In response to the TechCrunch article 'You Can't Put a Price Tag on a TechCrunch Post,’
I wanted to shed light on and correct some assumptions about PRserve's
performance-based business model.
If you have a new product, book, or business venture to promote, almost every PR professional in the country will tell you it can take weeks of work and prior strategy planning with a client before successful media coverage is pursued and achieved. This strategy planning work is the basis for which most PR firms charge retainer fees that can cost startups around $5,000 - $10,000 a month. But I believe strategy planning is an inherent part of a successful media campaign and clients should pay according to concrete results, not nebulous behind-the-scenes strategy planning, which may or may not yield success.
The only difference between PRserve and a traditional PR firm is that PRserve does not charge retainer fees, irrespective of results. We only collect an extremely modest amount for successful stories (a flat rate of $425 - $750 per story), depending on the media outlet. Outreach begins as soon as our team completes a full analysis of each client’s specific media needs and determines which placements are most crucial to that client’s growth.
Here’s some background on our business: PRserve launched out of a full-service fifteen-year-old, traditional PR agency. Thus, PRserve’s clients work with a team of highly experienced publicists, without the risk of depleting their funding on retainers. PRserve was the first PR firm to cater to the needs of promising new startups with a transparent, performance-based policy. This business model makes it possible for small startups to get the early exposure they ordinarily might not be able to finance with a traditional PR firm. We developed the PRserve methodology because we wanted the opportunity to help all startups, whether they’re fully funded or frustratingly bootstrapped. Our goal is to get these amazing companies the early exposure they need to grow their brand and effectively share their stories. We have successfully done this for many small and large startups in the past year and a half, through various media outlets, including TechCrunch.

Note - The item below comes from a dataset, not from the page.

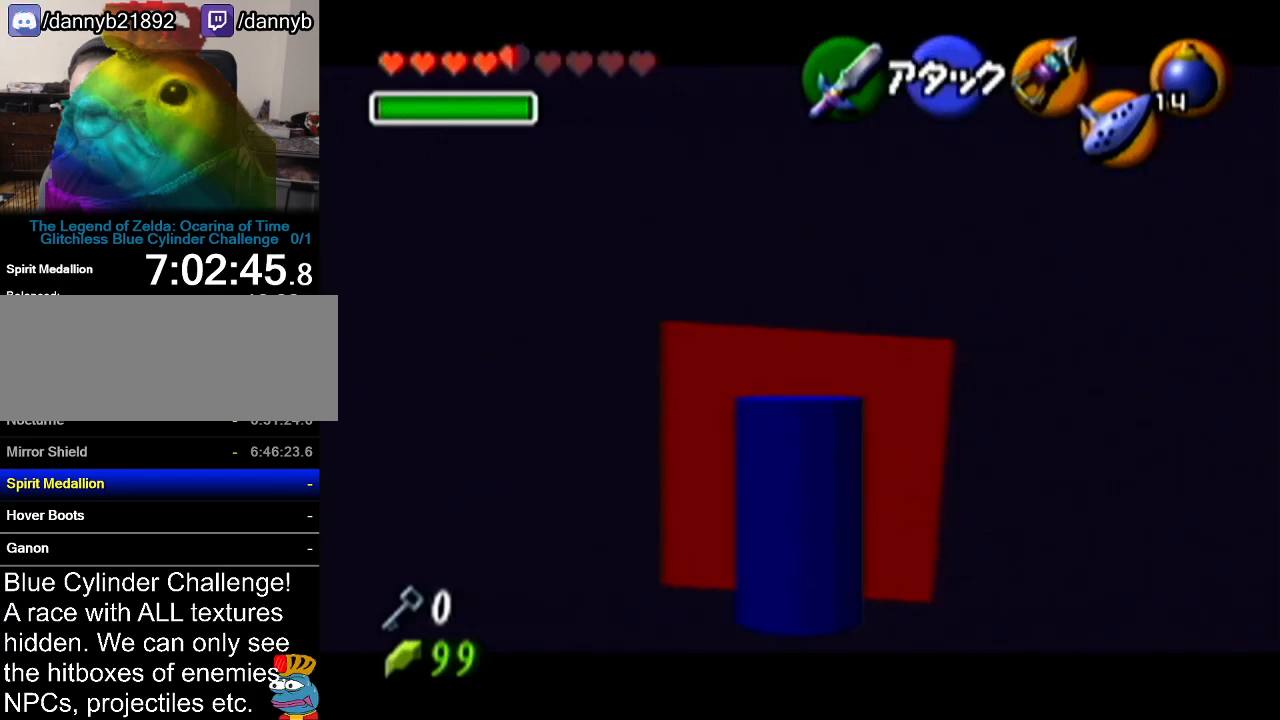
{"buttons": ["R1", "Z"], "left_stick": "center", "events": [[133, "A", "down"], [283, "A", "up"], [317, "left_stick", "center"]]}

Our relationship with the writers and editors at TechCrunch, like our relationship with all media, was always highly professional and straightforward. We had great success placing clients and their startup launches, funding announcements, product developments, etc, while providing TechCrunch with news its writers were excited to cover. The exposure has had major, positive impacts on some fantastic new companies. We’re thrilled to have helped launch these startups into success and to have built long-term relationships around their PR needs.
The PRserve team remains committed to providing solid, honest, transparent, success-based PR to our valued clients. We feel our model is the ethical way to do PR, especially in a world where today’s small startup can, with the right, targeted media strategy, become tomorrow’s enormously successful company.